##### A Floating-point Function Return Value
Prolog:  [-float]
C:       double f(...)
{
double x;
return x;
}
Pascal:  function f(...): real;
var x: real;
begin
f := x;
end
FORTRAN: real function f(...)
real x
f = x
end

No argument is passed to the foreign function. The return value from the function is assumed to be a single-precision (FORTRAN) or double-precision (C and Pascal) floating point number. It is converted to a Prolog float and unified with the corresponding argument of the Prolog call. The argument can be of any type; if it cannot be unified with the returned float, the call fails.

Many C compilers will allow the function return value to be float instead of double because they always convert single-precision floating-point arguments to double-precision. However, C compilers conforming to the new ANSI standard will not do this, so it is recommended that double be used.

Prolog:  [-single]
ANSI C:  float f(...)
{
float x;
return x;
}
Pascal:  function f(...): real;
var x: real;
begin
f := x;
end
FORTRAN: real function f(...)
real x
f = x
end

No argument is passed to the foreign function. The return value from the function is assumed to be a single-precision (FORTRAN) or double-precision (C and Pascal) floating point number. It is converted to a Prolog float and unified with the corresponding argument of the Prolog call.
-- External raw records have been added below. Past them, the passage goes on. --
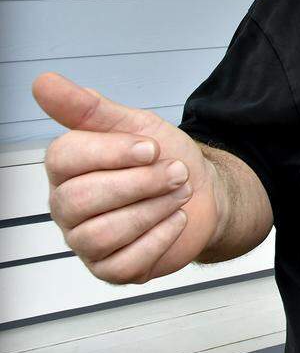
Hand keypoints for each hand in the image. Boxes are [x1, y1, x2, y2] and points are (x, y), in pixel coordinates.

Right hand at [31, 72, 222, 283]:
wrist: (203, 191)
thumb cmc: (164, 158)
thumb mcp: (135, 124)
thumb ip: (89, 108)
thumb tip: (43, 82)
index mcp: (67, 168)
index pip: (63, 158)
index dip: (111, 152)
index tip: (151, 146)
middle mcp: (67, 206)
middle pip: (81, 199)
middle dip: (140, 183)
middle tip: (177, 172)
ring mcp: (86, 241)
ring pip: (103, 234)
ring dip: (153, 210)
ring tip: (180, 193)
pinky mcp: (110, 269)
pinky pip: (124, 264)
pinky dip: (159, 238)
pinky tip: (176, 220)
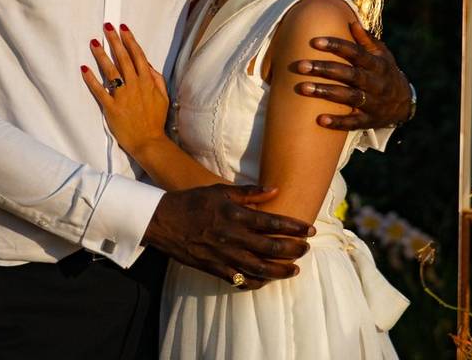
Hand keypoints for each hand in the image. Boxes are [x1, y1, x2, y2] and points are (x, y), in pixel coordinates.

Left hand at [81, 23, 169, 152]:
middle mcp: (134, 85)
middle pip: (123, 58)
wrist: (149, 141)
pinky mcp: (111, 107)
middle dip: (114, 41)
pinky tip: (84, 68)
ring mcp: (122, 96)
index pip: (137, 55)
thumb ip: (157, 79)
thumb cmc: (156, 120)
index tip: (123, 29)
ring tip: (94, 42)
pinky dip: (91, 79)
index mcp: (147, 81)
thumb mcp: (163, 97)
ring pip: (111, 70)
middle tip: (107, 27)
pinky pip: (99, 90)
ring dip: (101, 55)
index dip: (130, 40)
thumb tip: (147, 65)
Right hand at [143, 184, 313, 289]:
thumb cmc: (193, 201)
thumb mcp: (219, 190)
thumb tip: (275, 189)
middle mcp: (232, 236)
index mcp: (234, 214)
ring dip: (280, 270)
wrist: (162, 220)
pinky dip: (256, 282)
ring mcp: (223, 254)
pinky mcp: (214, 267)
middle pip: (271, 247)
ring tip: (294, 269)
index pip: (272, 222)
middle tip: (307, 249)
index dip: (294, 227)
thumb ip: (249, 192)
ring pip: (260, 268)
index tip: (309, 230)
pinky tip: (267, 281)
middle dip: (293, 249)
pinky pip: (240, 279)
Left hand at [294, 20, 411, 129]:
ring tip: (303, 88)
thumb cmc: (385, 73)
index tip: (314, 42)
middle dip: (325, 69)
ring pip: (350, 97)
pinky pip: (353, 122)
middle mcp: (376, 83)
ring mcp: (374, 103)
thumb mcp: (382, 55)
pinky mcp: (369, 120)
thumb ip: (366, 40)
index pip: (356, 53)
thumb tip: (352, 22)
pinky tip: (320, 120)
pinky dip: (338, 122)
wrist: (404, 104)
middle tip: (301, 65)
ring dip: (326, 92)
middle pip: (350, 74)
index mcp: (378, 65)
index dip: (336, 46)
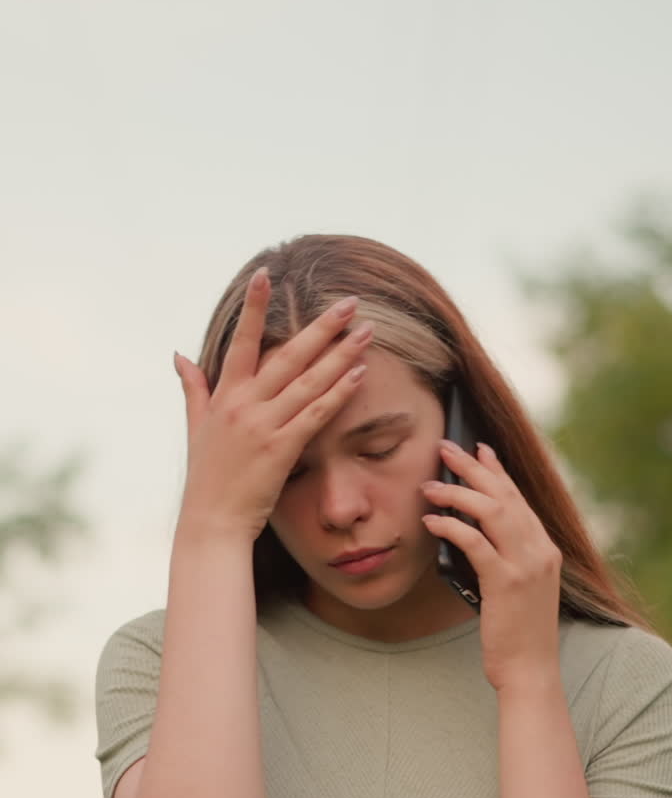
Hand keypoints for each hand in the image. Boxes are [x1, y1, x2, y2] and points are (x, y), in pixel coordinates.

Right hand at [173, 269, 372, 540]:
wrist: (211, 521)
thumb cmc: (206, 478)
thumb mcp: (196, 428)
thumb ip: (193, 388)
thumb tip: (179, 355)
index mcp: (223, 396)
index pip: (241, 342)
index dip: (255, 308)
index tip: (266, 275)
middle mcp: (243, 405)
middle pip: (288, 355)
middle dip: (322, 327)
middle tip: (349, 302)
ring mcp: (263, 426)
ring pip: (308, 381)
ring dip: (340, 353)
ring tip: (366, 331)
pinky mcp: (281, 449)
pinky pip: (316, 414)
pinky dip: (338, 392)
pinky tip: (358, 372)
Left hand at [420, 442, 562, 691]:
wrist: (531, 670)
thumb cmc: (518, 635)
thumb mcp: (519, 590)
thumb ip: (505, 560)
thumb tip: (471, 536)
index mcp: (545, 550)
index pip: (519, 499)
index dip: (497, 471)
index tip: (479, 449)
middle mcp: (540, 550)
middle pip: (504, 495)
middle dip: (473, 468)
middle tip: (445, 448)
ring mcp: (526, 565)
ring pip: (492, 511)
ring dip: (457, 492)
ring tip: (429, 484)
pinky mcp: (506, 582)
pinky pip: (475, 542)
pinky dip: (451, 526)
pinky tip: (431, 521)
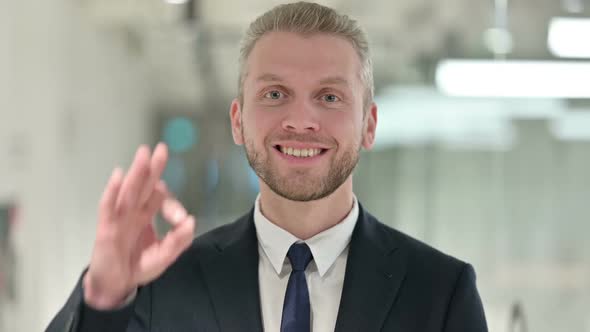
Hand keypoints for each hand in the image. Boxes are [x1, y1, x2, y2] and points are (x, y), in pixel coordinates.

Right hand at [83, 143, 195, 309]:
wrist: (115, 285)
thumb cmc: (137, 266)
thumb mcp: (164, 255)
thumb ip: (178, 240)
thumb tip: (191, 222)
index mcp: (147, 214)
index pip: (160, 199)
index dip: (173, 205)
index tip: (182, 221)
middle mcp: (133, 211)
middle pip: (144, 185)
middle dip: (153, 168)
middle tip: (161, 148)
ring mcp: (119, 217)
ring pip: (129, 191)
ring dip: (136, 172)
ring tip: (143, 154)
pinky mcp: (106, 227)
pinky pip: (108, 206)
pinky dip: (112, 191)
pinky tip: (118, 176)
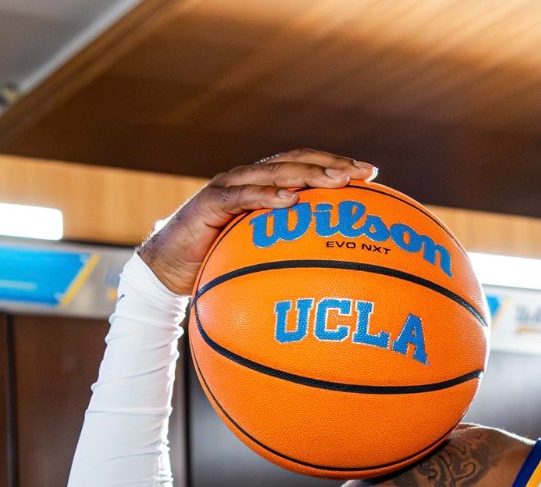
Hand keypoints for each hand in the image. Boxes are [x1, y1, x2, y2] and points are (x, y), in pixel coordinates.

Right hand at [139, 149, 376, 294]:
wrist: (168, 270)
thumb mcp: (262, 257)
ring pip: (273, 172)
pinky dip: (266, 195)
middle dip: (332, 164)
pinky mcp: (210, 202)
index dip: (337, 166)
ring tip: (337, 180)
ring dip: (308, 174)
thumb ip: (291, 252)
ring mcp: (229, 187)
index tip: (372, 174)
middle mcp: (249, 179)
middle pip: (296, 161)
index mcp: (265, 187)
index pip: (306, 167)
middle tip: (363, 172)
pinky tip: (292, 199)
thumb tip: (336, 271)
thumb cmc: (219, 265)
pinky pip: (241, 196)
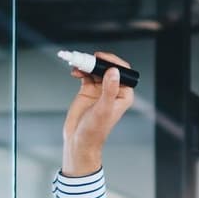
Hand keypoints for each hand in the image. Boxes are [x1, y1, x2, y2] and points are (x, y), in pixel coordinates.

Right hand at [61, 51, 134, 176]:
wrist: (79, 140)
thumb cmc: (94, 131)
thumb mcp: (103, 109)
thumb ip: (109, 90)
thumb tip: (114, 72)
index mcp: (123, 95)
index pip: (123, 71)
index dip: (113, 61)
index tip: (100, 57)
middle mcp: (113, 90)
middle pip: (108, 67)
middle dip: (97, 61)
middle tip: (86, 59)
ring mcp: (100, 90)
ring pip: (96, 69)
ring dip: (87, 64)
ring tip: (77, 64)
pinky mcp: (88, 90)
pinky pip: (86, 74)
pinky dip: (80, 70)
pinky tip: (75, 72)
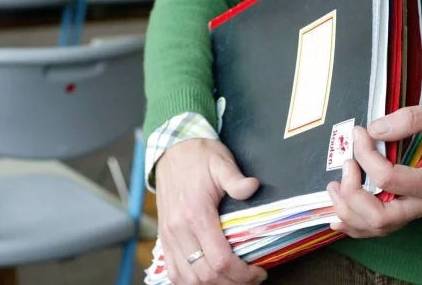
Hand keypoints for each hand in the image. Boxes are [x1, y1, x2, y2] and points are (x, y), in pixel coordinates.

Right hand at [155, 138, 267, 284]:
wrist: (171, 150)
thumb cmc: (199, 156)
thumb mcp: (221, 162)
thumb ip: (236, 179)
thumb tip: (253, 187)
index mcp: (195, 214)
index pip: (220, 260)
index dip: (242, 273)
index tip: (258, 271)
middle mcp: (178, 229)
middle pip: (205, 276)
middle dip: (232, 283)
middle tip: (250, 278)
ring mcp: (168, 236)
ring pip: (187, 279)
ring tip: (231, 280)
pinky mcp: (164, 237)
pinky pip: (172, 272)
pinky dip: (190, 282)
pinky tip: (206, 279)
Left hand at [327, 101, 421, 237]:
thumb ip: (409, 119)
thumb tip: (374, 130)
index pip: (389, 179)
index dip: (366, 156)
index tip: (358, 132)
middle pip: (381, 217)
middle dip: (353, 194)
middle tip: (344, 166)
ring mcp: (419, 210)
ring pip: (378, 227)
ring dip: (350, 212)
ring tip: (333, 188)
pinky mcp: (412, 207)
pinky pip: (381, 226)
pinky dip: (357, 223)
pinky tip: (338, 217)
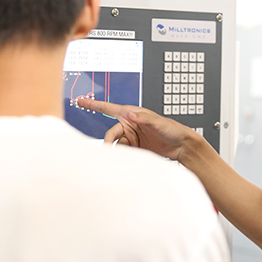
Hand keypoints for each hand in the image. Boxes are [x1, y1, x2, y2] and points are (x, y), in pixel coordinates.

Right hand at [75, 98, 198, 160]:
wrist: (181, 146)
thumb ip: (144, 119)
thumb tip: (130, 115)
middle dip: (109, 143)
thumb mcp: (158, 122)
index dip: (93, 105)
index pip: (107, 108)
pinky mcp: (135, 148)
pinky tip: (132, 160)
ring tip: (130, 156)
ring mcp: (131, 137)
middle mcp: (129, 125)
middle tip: (111, 153)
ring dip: (119, 152)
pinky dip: (124, 157)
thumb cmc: (172, 130)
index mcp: (131, 114)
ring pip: (116, 146)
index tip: (79, 101)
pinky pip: (123, 153)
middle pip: (110, 134)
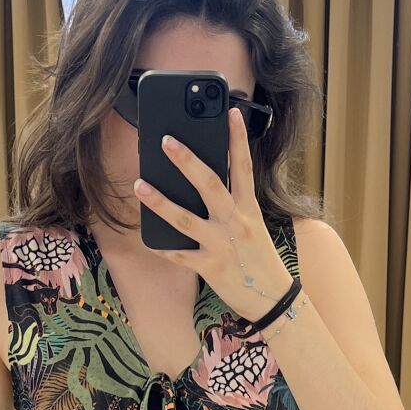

The argument can be of any type; if it cannot be unified with the returned float, the call fails.

Prolog:  [-double]
C:       double f(...)
{
double x;
return x;
}
Pascal:  function f(...): real;
var x: real;
begin
f := x;
end
FORTRAN: real function f(...)
real x
f = x
end

No argument is passed to the foreign function. The return value from the function is assumed to be a single-precision (FORTRAN) or double-precision (C and Pascal) floating point number. It is converted to a Prolog float and unified with the corresponding argument of the Prolog call. The argument can be of any type; if it cannot be unified with the returned float, the call fails.